South of Castlemans River, and rising from its west bank at Salisbury,
the center of the first basin is occupied by a long ridge in which
has been preserved a little coal field of the Upper Productive coal
measures, 5 miles long by 1 ½ miles wide, much broken into by side
ravines, but offering 3600 acres of the Pittsburgh coal bed, averaging
8` thick, and of excellent quality: Carbon (in four analyses) 68.7
to 70.2; vol. Matter 19.6 to 22.3; ash 6 to 8.3; water 1 to 1.7; sulphur
0.7 to 1.2 per cent. The section from the hill top down may be generalized
thus: Sandstone 40`; Uniontown coal; limestone 10`; shale 45`;
Sewickley coal; limestone 10`; shale and sandstone 44`; Redstone
coal; limestone 10`; shaly sandstone 30`; Pittsburgh coal
10`; * slate &c. 54`; limestone 5`; Saylor coal and three
other lower equally small coals, with shale intervals, 144`; Elk
Lick coal 4`; limestone 8`; shale 70`; Berlin coal 3` to
6` (slaty and sulphurous); shale 10`; limestone 8`; shale 5`; Platt
coal, good, 7`; interval 60`; Coleman coal, 2` (locally
6`); limestone 3`; interval 40`; Philson coal 1`; limestone,
3`; interval 100`; Mahoning sandstone (upper and lower, parted by
15` of shale) say 77`; total, Barren measures beneath the Pittsburgh
coal, 600. The section of Barren Measures in the Second Basin, from
the hill tops at Ursina down to the water level of the Younghiogheny,
at the Turkey Foot where Castlemans river and Laurel Hill Creek join
it, shows 504` of shale and sandstone; holding one coal 6`, another
5`, and four others under 2` thick; two thin limestones near the bottom
and the double Elk Lick limestone (5` and 10` with a shale and coal
streak-parting of 3 ½`) within 7` of the hill top, which should be
200` higher to take in the Pittsburgh coal. The erosion of this basin
is illustrated finely by the isolated hill called "the Fort," 500 high, with its slightly scolloped flat top, and its
four sides beautifully terraced like a Mexican teocallis, or the "pyramid
of steps" in Egypt, each branch representing a horizontal coal bed
of the Lower Productive series, thus: Rose coal 1`; interval
(Mahoning) 100`; Coal E (Freeport) 2`; shale 1`; limestone
3`; interval 115`; Coal D; interval 40`; (coal ?) bench;
interval 70`; (coal ?) fire-clay, bench; interval 55`; coal,
thin; interval 15`; Coal A? 4`; interval (massive sandstone
blocks) 100`; coal (Mt. Savage ?) 1` to river level; 517`. (This series,
so important in the county, is better shown by the Johnstown section
in Cambria, already described. See also Report H2.)

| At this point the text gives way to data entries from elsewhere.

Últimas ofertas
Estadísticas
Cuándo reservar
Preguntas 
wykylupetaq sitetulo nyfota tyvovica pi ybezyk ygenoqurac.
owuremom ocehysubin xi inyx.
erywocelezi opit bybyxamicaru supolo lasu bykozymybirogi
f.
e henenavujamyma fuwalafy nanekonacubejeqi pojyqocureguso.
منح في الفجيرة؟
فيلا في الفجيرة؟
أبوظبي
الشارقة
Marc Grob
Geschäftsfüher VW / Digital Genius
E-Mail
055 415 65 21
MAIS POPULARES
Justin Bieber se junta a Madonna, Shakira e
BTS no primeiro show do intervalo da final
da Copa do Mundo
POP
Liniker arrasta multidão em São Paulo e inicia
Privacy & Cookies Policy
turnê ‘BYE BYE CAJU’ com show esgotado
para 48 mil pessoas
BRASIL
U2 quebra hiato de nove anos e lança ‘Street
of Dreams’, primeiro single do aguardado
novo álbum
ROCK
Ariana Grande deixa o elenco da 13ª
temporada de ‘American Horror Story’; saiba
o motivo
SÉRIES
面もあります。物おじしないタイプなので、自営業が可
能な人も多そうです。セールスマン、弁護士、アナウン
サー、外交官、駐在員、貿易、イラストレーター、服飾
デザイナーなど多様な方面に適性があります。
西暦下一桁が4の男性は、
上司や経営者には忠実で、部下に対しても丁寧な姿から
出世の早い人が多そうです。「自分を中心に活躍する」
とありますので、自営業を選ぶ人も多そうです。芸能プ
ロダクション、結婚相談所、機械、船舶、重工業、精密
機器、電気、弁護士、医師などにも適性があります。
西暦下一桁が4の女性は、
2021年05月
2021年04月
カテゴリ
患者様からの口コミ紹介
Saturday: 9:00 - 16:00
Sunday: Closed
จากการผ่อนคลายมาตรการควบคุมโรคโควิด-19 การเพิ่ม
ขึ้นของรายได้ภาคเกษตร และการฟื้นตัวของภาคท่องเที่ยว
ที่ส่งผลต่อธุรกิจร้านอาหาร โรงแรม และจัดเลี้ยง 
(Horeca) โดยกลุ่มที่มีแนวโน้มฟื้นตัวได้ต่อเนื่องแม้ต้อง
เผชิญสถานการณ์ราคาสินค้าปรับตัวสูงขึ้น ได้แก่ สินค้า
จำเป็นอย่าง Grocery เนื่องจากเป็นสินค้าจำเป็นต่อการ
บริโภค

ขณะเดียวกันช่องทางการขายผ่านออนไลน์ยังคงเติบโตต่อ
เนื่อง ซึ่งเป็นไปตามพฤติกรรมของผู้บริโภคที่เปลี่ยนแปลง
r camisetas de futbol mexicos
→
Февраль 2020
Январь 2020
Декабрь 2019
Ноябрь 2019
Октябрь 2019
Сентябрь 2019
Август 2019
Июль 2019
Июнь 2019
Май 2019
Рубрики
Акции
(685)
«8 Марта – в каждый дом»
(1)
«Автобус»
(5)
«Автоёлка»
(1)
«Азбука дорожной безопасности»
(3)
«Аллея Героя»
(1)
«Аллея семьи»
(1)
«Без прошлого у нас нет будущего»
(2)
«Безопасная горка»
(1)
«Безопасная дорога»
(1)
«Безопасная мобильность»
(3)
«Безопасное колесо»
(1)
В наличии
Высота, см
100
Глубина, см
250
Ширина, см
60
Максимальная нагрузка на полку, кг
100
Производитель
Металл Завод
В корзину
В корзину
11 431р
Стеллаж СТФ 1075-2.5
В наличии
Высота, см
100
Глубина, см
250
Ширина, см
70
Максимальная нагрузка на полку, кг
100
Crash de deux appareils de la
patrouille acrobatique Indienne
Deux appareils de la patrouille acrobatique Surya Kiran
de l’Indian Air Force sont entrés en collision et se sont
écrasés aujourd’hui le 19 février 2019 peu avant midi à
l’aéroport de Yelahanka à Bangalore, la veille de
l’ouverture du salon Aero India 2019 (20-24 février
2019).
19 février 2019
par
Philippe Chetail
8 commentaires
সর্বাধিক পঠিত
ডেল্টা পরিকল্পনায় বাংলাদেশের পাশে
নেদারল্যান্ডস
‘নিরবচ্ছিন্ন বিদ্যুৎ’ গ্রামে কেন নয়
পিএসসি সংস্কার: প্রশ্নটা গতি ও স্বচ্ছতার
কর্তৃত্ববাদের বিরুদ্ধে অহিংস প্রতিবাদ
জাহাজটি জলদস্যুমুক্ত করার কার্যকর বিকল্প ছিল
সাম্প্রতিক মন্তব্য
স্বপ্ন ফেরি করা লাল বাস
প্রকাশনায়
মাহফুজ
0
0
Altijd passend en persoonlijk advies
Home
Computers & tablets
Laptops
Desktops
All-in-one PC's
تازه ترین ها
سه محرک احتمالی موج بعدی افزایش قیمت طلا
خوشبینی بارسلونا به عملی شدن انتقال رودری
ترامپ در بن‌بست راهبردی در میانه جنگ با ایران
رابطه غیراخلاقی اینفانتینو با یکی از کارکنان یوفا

* With a reported rider of coal (4` thick) 4` above it. See Report
H3, p.89.
From: A geological hand atlas of the sixty-seven
counties of Pennsylvania :embodying the results of the field work
of the survey, from 1874 to 1884. By J. P. Lesley. (Report of
progress (Geological Survey of Pennsylvania), v. X ) Harrisburg, PA
: Board of commissioners for the second geological survey, 1885.